══ Available data

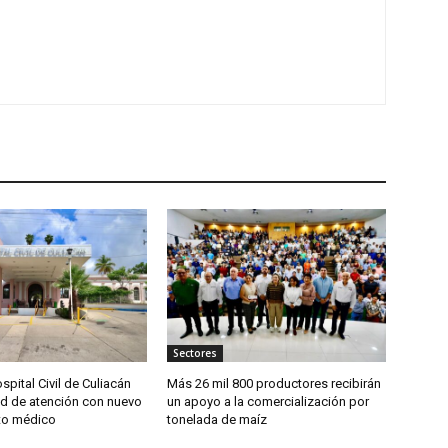
Sectores
spital Civil de Culiacán
Más 26 mil 800 productores recibirán
d de atención con nuevo
un apoyo a la comercialización por
to médico
tonelada de maíz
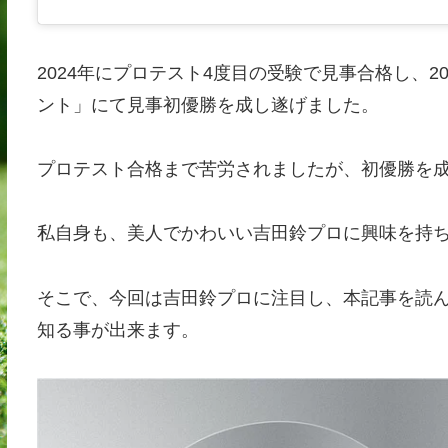
2024年にプロテスト4度目の受験で見事合格し、2
ント」にて見事初優勝を成し遂げました。
プロテスト合格まで苦労されましたが、初優勝を
私自身も、美人でかわいい吉田鈴プロに興味を持
そこで、今回は吉田鈴プロに注目し、本記事を読ん
知る事が出来ます。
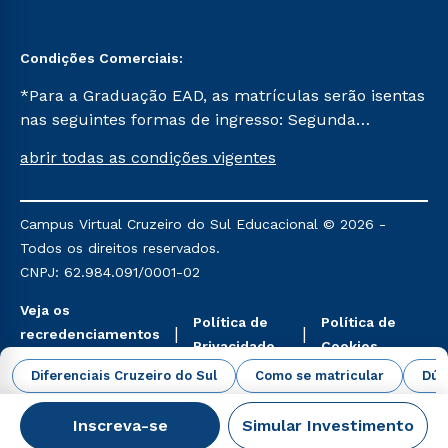
Condições Comerciais:
*Para a Graduação EAD, as matrículas serão isentas
nas seguintes formas de ingresso: Segunda
Graduação, Segunda Graduação 2.0 e Transferência.
abrir todas as condições vigentes
Já para as demais, a taxa de matrícula será de R$
49. *Para a Pós-graduação EAD, as ofertas
mencionadas são referentes aos cursos: Ensino
Campus Virtual Cruzeiro do Sul Educacional © 2026 -
Religioso, Geografia para a Docência e Metodologia
Todos os direitos reservados.
do Ensino de História: Questões Atuais.
CNPJ: 62.984.091/0001-02
Veja os
Política de
Política de
recredenciamentos
Privacidade
Cookies
aqui
Diferenciais Cruzeiro do Sul
Como se matricular
Dúv
Inscreva-se
Simular Investimento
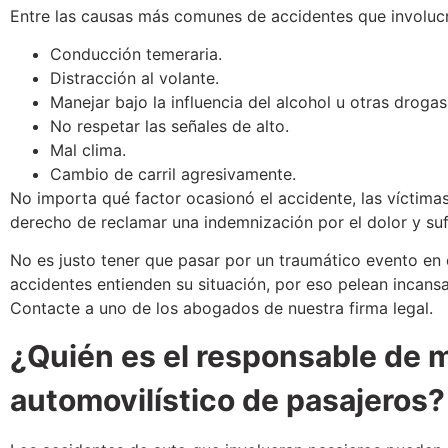
Entre las causas más comunes de accidentes que involuc
Conducción temeraria.
Distracción al volante.
Manejar bajo la influencia del alcohol u otras droga
No respetar las señales de alto.
Mal clima.
Cambio de carril agresivamente.
No importa qué factor ocasionó el accidente, las víctimas
derecho de reclamar una indemnización por el dolor y su
No es justo tener que pasar por un traumático evento en
accidentes entienden su situación, por eso pelean incan
Contacte a uno de los abogados de nuestra firma legal.
¿Quién es el responsable de m
automovilístico de pasajeros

════

_Task details_
Give back the entries verbatim but drop every picture.

_Result for this exercise_
Sectores
spital Civil de Culiacán
Más 26 mil 800 productores recibirán
d de atención con nuevo
un apoyo a la comercialización por
to médico
tonelada de maíz
2024年にプロテスト4度目の受験で見事合格し、2
ント」にて見事初優勝を成し遂げました。
プロテスト合格まで苦労されましたが、初優勝を
私自身も、美人でかわいい吉田鈴プロに興味を持
そこで、今回は吉田鈴プロに注目し、本記事を読ん
知る事が出来ます。
Condições Comerciais:
*Para a Graduação EAD, as matrículas serão isentas
nas seguintes formas de ingresso: Segunda
Graduação, Segunda Graduação 2.0 e Transferência.
abrir todas as condições vigentes
Já para as demais, a taxa de matrícula será de R$
49. *Para a Pós-graduação EAD, as ofertas
mencionadas são referentes aos cursos: Ensino
Campus Virtual Cruzeiro do Sul Educacional © 2026 -
Religioso, Geografia para a Docência e Metodologia
Todos os direitos reservados.
do Ensino de História: Questões Atuais.
CNPJ: 62.984.091/0001-02
Veja os
Política de
Política de
recredenciamentos
Privacidade
Cookies
aqui
Diferenciais Cruzeiro do Sul
Como se matricular
Dúv
Inscreva-se
Simular Investimento
Entre las causas más comunes de accidentes que involuc
Conducción temeraria.
Distracción al volante.
Manejar bajo la influencia del alcohol u otras droga
No respetar las señales de alto.
Mal clima.
Cambio de carril agresivamente.
No importa qué factor ocasionó el accidente, las víctimas
derecho de reclamar una indemnización por el dolor y su
No es justo tener que pasar por un traumático evento en
accidentes entienden su situación, por eso pelean incan
Contacte a uno de los abogados de nuestra firma legal.
¿Quién es el responsable de m
automovilístico de pasajeros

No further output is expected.